TASK STATEMENT -> Report each line from the entries in which "покриття" can be found.

>>>>>

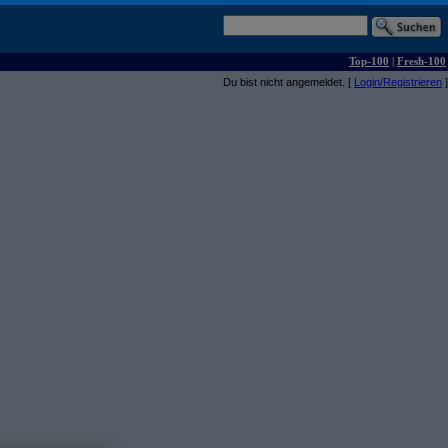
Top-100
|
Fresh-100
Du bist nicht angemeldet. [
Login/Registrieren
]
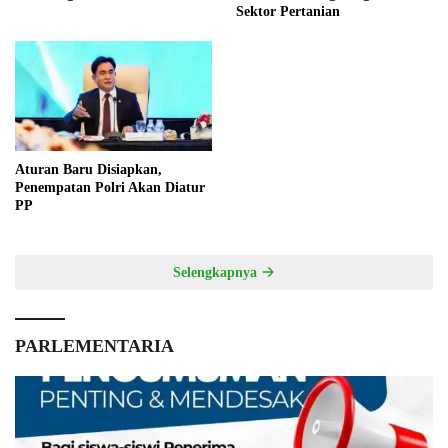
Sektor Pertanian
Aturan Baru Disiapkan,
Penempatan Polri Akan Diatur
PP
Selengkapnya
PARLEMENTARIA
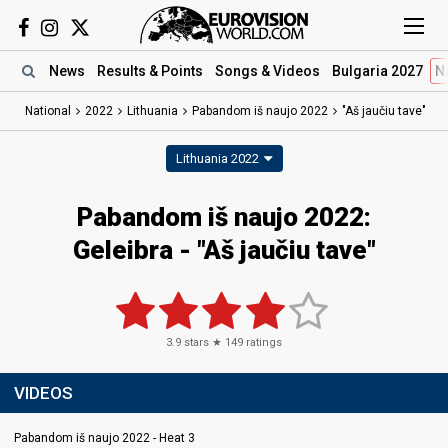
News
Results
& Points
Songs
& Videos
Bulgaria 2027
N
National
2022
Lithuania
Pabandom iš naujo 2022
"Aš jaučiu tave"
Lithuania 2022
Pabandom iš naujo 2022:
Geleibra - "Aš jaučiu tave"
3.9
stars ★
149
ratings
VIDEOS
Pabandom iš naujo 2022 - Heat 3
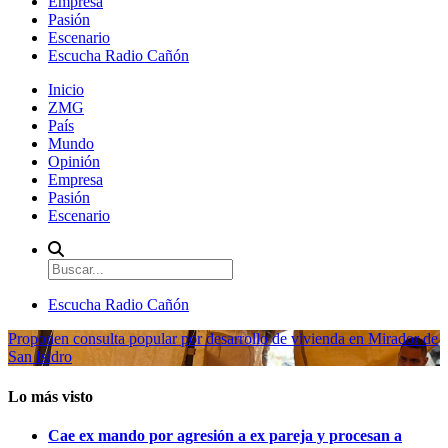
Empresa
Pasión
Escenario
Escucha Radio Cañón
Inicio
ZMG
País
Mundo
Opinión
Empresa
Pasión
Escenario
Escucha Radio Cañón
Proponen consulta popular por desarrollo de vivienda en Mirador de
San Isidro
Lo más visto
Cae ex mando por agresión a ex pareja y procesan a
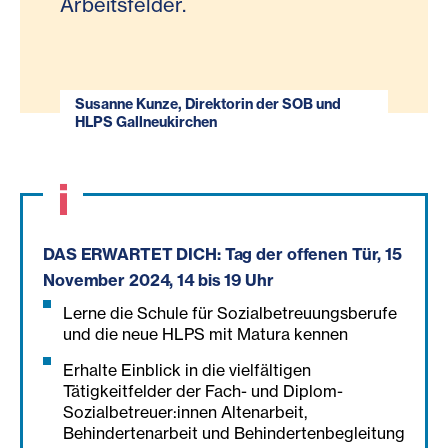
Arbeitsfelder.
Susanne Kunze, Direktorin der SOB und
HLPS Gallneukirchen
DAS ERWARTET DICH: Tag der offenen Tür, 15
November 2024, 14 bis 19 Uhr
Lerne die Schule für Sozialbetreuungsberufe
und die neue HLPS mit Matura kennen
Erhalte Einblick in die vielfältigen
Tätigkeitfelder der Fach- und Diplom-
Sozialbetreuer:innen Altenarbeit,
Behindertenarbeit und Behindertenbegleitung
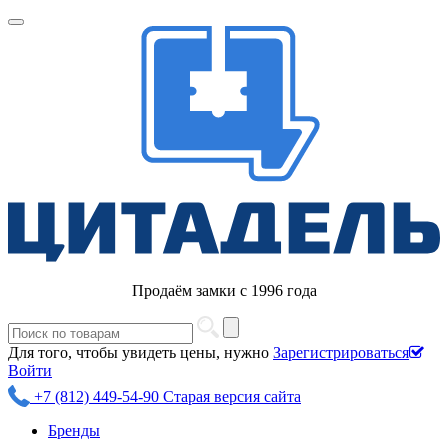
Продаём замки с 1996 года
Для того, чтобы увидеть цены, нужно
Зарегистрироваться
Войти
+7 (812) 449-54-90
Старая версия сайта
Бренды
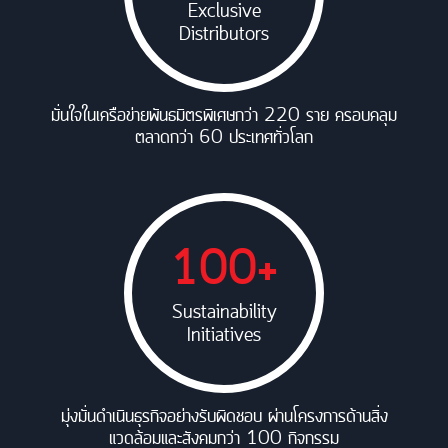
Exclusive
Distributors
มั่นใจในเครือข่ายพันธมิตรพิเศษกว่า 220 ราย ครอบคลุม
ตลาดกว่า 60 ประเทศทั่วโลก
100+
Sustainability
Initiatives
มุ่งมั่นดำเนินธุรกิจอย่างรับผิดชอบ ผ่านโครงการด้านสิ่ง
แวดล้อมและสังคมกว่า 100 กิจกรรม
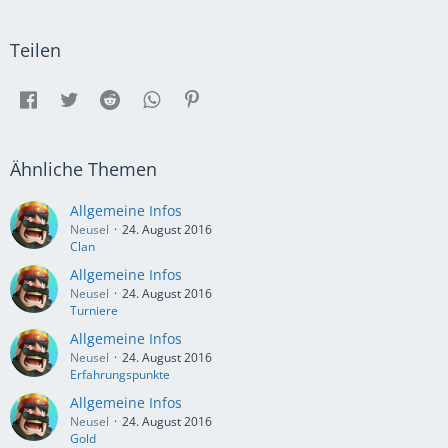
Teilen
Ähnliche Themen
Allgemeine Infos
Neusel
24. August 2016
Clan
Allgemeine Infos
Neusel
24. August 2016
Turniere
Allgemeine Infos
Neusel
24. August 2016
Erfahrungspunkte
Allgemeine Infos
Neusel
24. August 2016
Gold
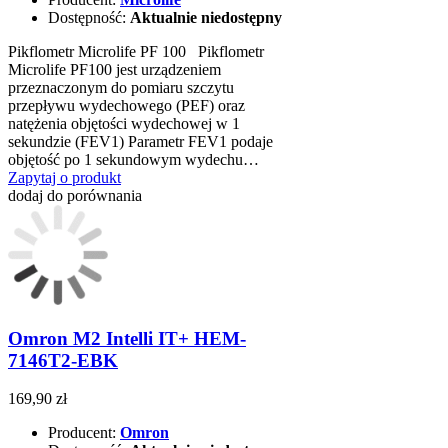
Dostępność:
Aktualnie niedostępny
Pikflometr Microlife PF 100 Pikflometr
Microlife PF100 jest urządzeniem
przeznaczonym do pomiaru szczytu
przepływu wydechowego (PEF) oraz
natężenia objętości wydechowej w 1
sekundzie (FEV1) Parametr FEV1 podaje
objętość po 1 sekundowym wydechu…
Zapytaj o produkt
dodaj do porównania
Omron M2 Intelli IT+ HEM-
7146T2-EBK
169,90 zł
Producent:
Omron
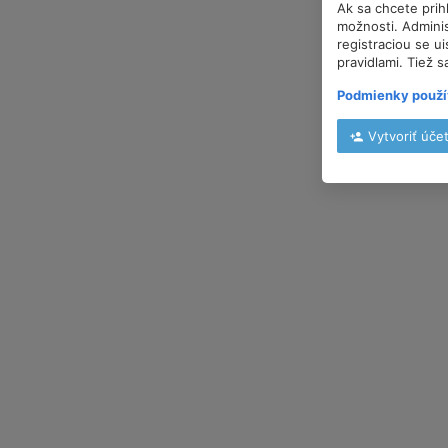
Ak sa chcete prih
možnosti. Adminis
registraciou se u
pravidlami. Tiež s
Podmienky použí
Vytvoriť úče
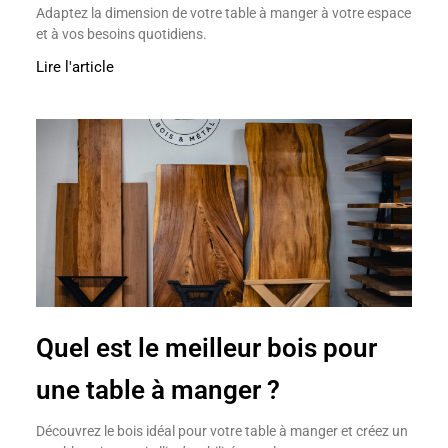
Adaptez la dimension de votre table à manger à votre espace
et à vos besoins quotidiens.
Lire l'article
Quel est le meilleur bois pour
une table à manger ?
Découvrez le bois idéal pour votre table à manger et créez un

<<<<<
>>>>>

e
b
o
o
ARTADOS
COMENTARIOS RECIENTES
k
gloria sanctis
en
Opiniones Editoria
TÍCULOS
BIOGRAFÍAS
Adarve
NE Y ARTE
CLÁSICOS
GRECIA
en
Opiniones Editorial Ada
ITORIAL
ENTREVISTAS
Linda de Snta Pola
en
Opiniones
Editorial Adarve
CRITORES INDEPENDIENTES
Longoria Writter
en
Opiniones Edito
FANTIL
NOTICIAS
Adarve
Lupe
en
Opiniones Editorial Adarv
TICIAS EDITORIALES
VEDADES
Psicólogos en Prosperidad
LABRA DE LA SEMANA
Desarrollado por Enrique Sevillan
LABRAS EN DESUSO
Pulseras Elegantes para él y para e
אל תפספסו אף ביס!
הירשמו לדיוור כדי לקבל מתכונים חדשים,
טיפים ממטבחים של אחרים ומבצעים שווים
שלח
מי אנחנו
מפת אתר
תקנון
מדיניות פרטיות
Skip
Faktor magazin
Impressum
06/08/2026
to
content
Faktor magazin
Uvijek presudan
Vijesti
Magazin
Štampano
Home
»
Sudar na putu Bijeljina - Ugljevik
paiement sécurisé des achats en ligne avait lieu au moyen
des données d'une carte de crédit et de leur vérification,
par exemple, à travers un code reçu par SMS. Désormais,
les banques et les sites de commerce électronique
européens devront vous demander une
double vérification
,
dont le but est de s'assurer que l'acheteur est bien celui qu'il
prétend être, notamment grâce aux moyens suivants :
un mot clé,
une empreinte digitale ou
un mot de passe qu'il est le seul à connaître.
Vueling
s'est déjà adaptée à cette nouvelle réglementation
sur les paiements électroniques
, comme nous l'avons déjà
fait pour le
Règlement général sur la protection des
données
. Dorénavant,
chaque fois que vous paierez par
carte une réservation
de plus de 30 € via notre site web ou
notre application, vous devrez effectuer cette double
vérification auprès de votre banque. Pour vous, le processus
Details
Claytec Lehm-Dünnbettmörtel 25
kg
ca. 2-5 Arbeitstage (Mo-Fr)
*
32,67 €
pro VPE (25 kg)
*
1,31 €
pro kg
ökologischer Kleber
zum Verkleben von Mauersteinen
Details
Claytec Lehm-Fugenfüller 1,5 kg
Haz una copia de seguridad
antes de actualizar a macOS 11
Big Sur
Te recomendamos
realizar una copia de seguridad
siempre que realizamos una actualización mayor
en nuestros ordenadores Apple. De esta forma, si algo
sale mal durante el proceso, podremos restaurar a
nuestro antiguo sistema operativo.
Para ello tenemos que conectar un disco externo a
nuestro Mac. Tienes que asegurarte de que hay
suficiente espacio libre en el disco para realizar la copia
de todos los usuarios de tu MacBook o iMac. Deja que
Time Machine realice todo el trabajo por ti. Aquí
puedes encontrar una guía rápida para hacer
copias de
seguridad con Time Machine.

<<<<<
>>>>>

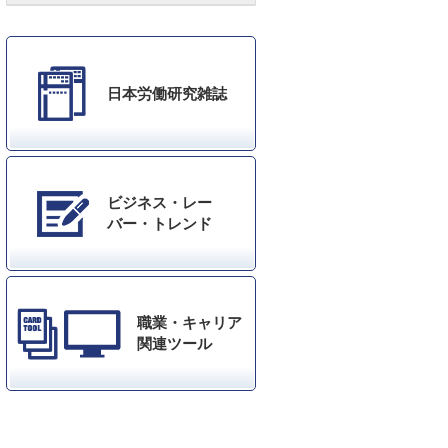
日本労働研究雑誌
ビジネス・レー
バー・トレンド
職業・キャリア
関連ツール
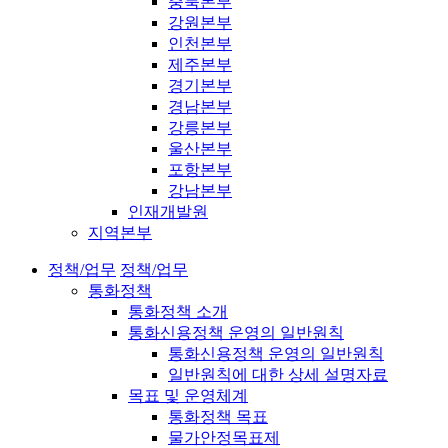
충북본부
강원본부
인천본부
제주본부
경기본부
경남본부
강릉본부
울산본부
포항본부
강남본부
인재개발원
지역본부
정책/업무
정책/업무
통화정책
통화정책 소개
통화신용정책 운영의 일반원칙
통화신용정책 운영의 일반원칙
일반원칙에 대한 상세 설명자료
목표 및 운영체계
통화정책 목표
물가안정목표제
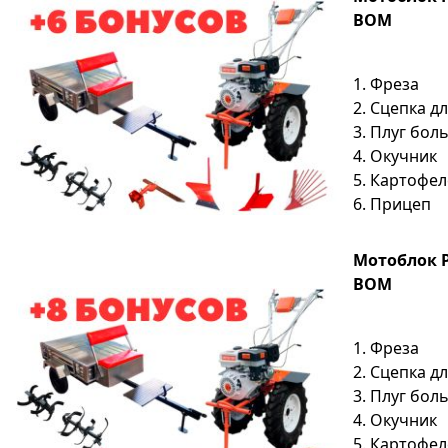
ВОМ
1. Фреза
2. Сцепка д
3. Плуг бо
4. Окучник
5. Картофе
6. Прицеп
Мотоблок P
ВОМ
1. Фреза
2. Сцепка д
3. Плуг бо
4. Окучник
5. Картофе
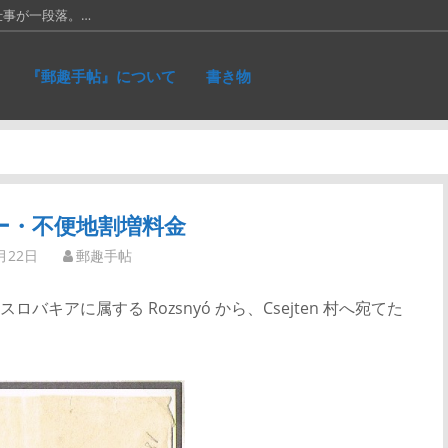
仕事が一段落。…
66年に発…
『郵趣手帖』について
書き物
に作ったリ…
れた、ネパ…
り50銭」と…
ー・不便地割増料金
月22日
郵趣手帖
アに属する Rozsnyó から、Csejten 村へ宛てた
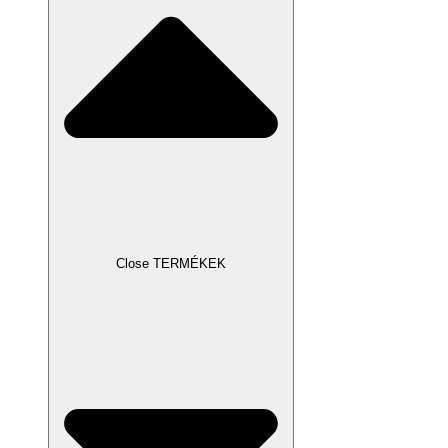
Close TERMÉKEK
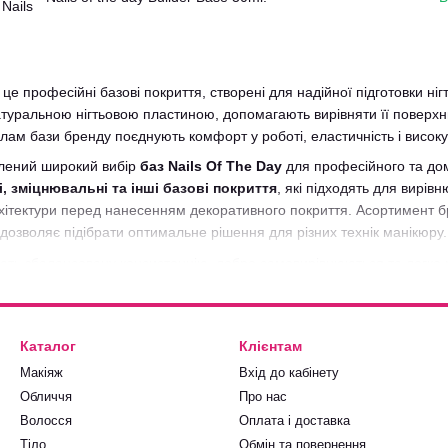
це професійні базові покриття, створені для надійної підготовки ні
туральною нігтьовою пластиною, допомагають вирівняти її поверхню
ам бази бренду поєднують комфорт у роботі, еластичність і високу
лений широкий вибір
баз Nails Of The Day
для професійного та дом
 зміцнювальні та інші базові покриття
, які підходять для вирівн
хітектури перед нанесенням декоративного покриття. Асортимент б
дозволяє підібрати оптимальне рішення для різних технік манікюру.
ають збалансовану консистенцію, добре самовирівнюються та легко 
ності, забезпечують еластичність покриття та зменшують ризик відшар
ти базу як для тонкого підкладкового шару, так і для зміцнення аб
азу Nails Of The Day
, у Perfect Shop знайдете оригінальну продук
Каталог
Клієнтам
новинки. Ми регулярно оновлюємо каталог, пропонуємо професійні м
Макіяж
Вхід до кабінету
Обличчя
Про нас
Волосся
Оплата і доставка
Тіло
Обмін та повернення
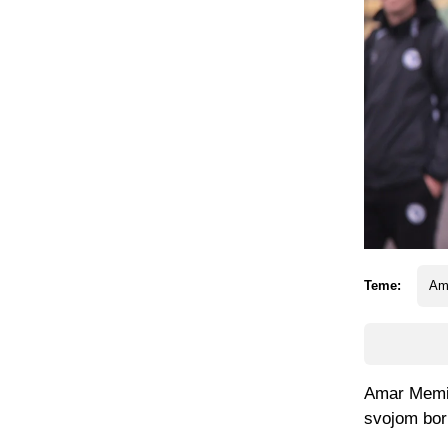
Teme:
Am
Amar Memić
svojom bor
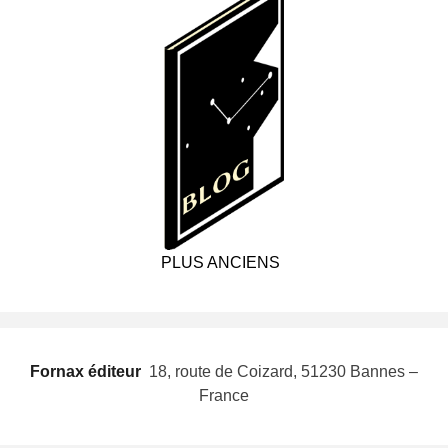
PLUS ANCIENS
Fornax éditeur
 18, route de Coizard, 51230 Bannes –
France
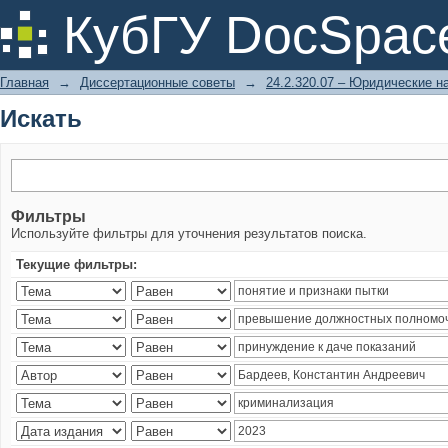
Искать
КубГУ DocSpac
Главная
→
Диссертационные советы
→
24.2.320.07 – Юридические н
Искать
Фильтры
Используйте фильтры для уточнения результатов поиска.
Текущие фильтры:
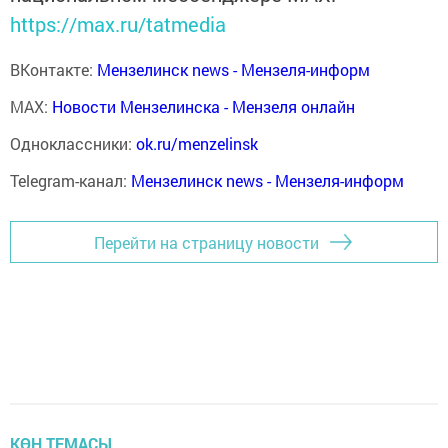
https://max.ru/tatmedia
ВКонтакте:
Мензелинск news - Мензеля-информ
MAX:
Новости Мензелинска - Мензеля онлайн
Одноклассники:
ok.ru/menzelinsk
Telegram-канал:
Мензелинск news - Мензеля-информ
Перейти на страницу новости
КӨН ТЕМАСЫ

<<<<<

SOLUTION FOR THIS PROBLEM ->
це професійні базові покриття, створені для надійної підготовки ні
 зміцнювальні та інші базові покриття
хітектури перед нанесенням декоративного покриття. Асортимент б
ності, забезпечують еластичність покриття та зменшують ризик відшар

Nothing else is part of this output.